WHAT TO PRODUCE:
Pull the text lines from every item below and reproduce them word for word, omitting the pictures.
>>>>
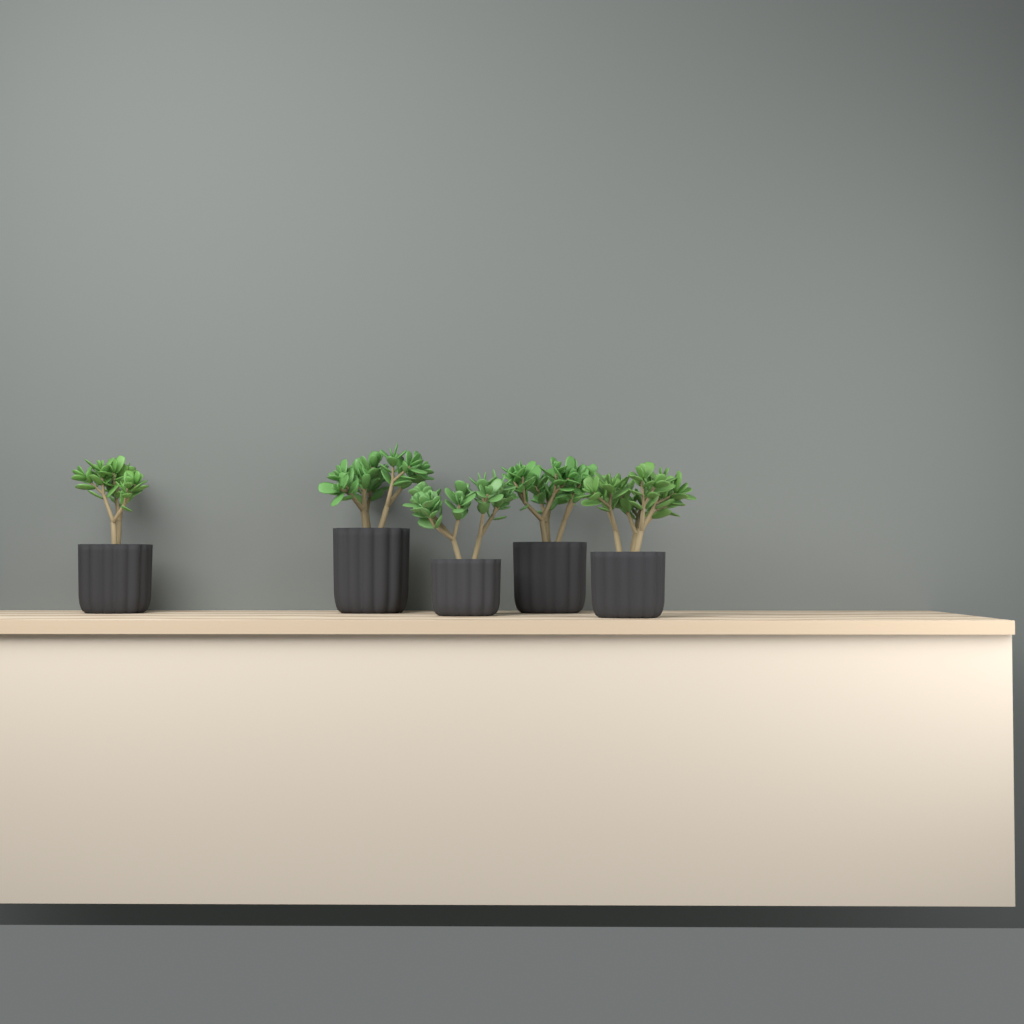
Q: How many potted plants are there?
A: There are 5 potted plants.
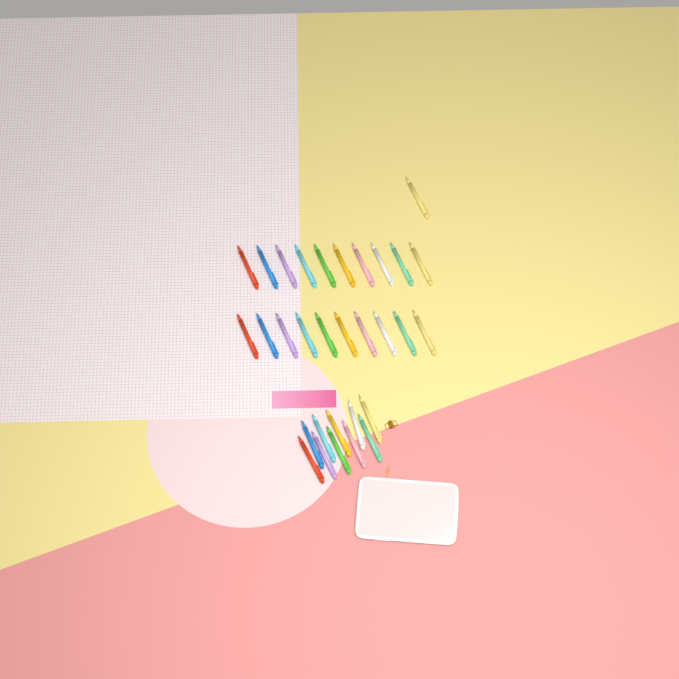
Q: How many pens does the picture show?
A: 31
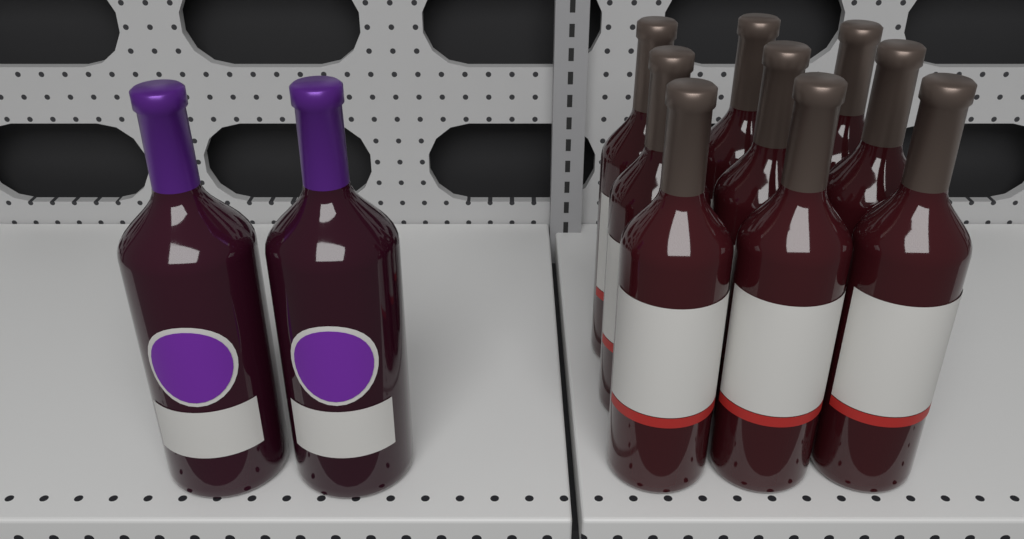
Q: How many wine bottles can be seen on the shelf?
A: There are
<<<<
RESULT OF THIS EXERCISE:
Q: How many potted plants are there?
A: There are 5 potted plants.
Q: How many pens does the picture show?
A: 31
Q: How many wine bottles can be seen on the shelf?
A: There are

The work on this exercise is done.